Horwath got the support of 77 per cent of the NDP delegates after making a passionate speech to the convention in the morning, one percentage point higher than she got at the party's last leadership review in 2012.

"I first want to say how humbled I am by your vote of confidence and support tonight," she said to cheers from the packed convention hall. "I am proud as hell."

Horwath captured 811 votes while 244 delegates voted for a leadership election, admitting she hopes it puts an end to the debate about her supposed swing to the political right in the spring election campaign.

Delegates had earlier voted to delay the leadership balloting by eight hours instead of proceeding with it as scheduled right after Horwath's keynote address, and party insiders said that may actually have helped by giving the leader more time to win over supporters.

"I think delegates voted on the future, on what they want to see going forward, and not so much about the concerns that were raised by some delegates coming out of the election campaign," a beaming Horwath later told reporters.

"I feel very buoyed about the support I got from our delegates,'' she added. "I feel very excited about the future and I think that they sent a very clear message here that 'We are prepared to go forward with you as the leader.'"

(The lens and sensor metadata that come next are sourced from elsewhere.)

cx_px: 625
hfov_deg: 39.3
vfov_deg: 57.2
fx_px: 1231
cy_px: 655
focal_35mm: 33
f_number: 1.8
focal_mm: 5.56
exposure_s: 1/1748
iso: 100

Most of the 21 elected New Democrat caucus members had supported Horwath and there were no open challengers to her leadership, even though the unelected NDP Socialist Caucus had called for her resignation for running a right-wing campaign.

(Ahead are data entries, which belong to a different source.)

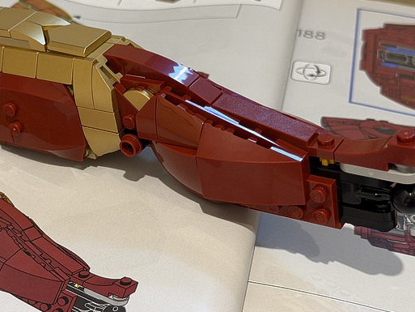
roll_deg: -2.5
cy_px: 134
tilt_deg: -38.3
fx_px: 875
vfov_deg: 20.2
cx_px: 116
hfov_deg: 26.4
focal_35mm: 73
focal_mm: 6.76
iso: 200
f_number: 1.78
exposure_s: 1/60
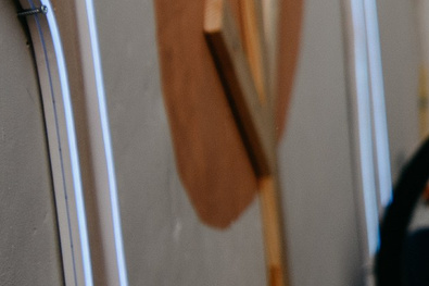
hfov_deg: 9.4
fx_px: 2084
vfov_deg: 7.5
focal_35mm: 175
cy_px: -291
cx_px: 1277
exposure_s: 1/160
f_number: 3.2
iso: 100
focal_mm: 27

In her pre-vote speech, Horwath acknowledged there were concerns about the party's election campaign and spoke about core NDP values such as building a society that is socially and economically equal.

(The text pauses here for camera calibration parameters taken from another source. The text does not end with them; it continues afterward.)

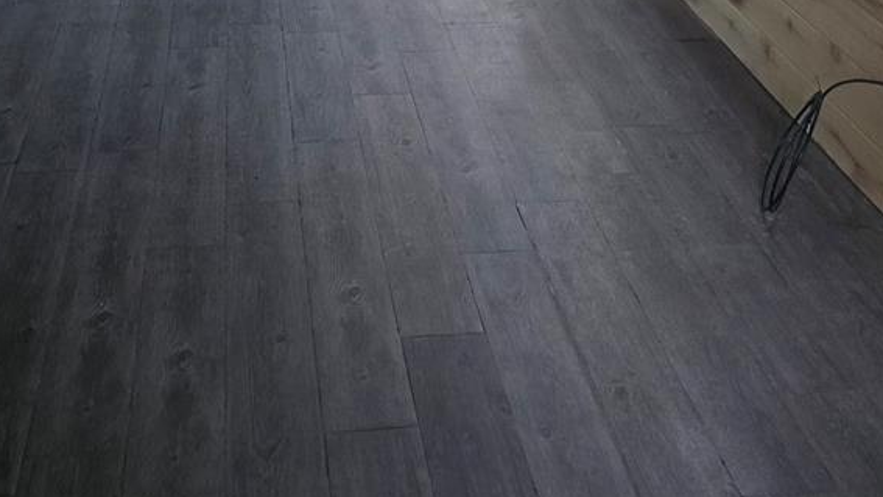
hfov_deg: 39.1
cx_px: 406
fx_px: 1241
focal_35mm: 53
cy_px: -343
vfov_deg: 18.6
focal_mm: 6.3
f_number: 1.7
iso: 640
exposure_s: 1/120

"Our cause is a province that cares about the air our children will breathe, the land they will walk and the water they will drink," she said. "A province with a living minimum wage, to that the very concept of working poor becomes a part of the past."

Horwath rejected suggestions from both the Liberals and Conservatives that New Democrats can't be trusted with the public's money.

"People who have treated themselves and their friends to a 20-year fiscal drunken orgy financed by debt and service cuts, to pay for billions of dollars in tax cuts for people who need them the least, have no business lecturing us about the budget," she said.

Horwath also went after the Liberal plan to sell off Hydro One's local electricity distribution arm, and warned it would force rates even higher while private investors in the utility get rich.

"Essential services like electricity (should) stay in the public sector and aren't eaten like oysters in a Bay Street bar for somebody's else's profit," she said.

Many New Democrats were still mad at Horwath for triggering the election by rejecting what they considered to be a very NDP-friendly and progressive budget from the Liberals, an idea the leader flatly dismissed.

"Let's call that budget what it is," she said. "An austerity budget and a four-year blueprint for cutbacks to basic health care all across Ontario."